A hetero couple comes into your establishment...they are living together, leading sinful lives.....do you serve them? If a man comes into your establishment to have dinner, buy clothes, a hammer or whatever, and he "seems" effeminate to "YOU", do you serve him? A woman comes into your establishment, with short hair, wearing a baseball shirt, cap and shorts, she is obviously a softball player, very athletic,....you think she is "butch", do you serve her?

Just how many crystal balls are looked into in the name of steadfastness to one's faith?:shrug:


#19

[quote="KendraDZ1902, post:15, topic:323473"]
I don't know why that is so confusing. If a Catholic business owner is going to tell a gay couple that they aren't going to provide them service because it goes against their religion, then they should do the same to people who are doing other things that goes against church teaching.
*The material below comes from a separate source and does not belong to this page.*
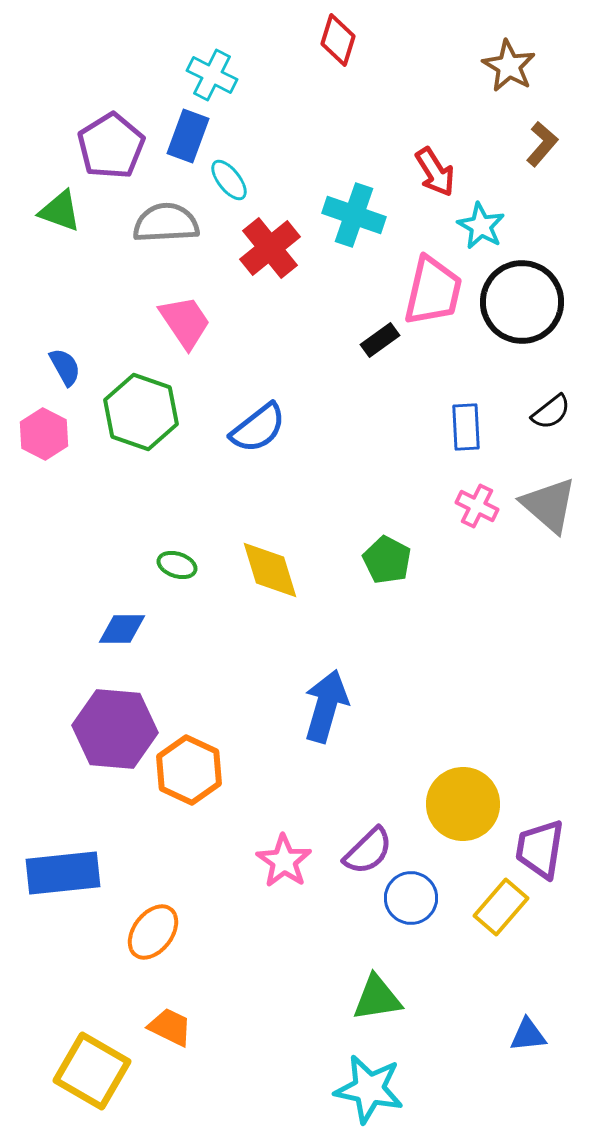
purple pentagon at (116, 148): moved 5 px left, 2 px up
Period. If you are going to provide a service for the person that isn't going to have a valid marrige in the church, but NOT provide a service to the gay couple you are being a bigot. Stand firm in all the the teachings or none at all. I don't have a problem with people saying that they don't want to provide certain services, just don't pick and choose.

[/quote]

Sure, I agree with you to the extent that it involves the wedding. But in most of these cases that have been in the news the same-sex couple alredy knew about the business owners religious convictions and just wanted to push them.


#20

[quote="Julianna, post:18, topic:323473"]
A hetero couple comes into your establishment...they are living together, leading sinful lives.....do you serve them? If a man comes into your establishment to have dinner, buy clothes, a hammer or whatever, and he "seems" effeminate to "YOU", do you serve him?

Just how many crystal balls are looked into in the name of steadfastness to one's faith?:shrug:

[/quote]

The difference is that having dinner, buying clothes or a hammer or "whatever" doesn't involve participating in a "wedding". The wedding photographer, the cake decorator and the minister are all participating in the "wedding". It's not about whether the individuals are sinners, we are all sinnners. It's not wanting to pariticipate in the immoral activity.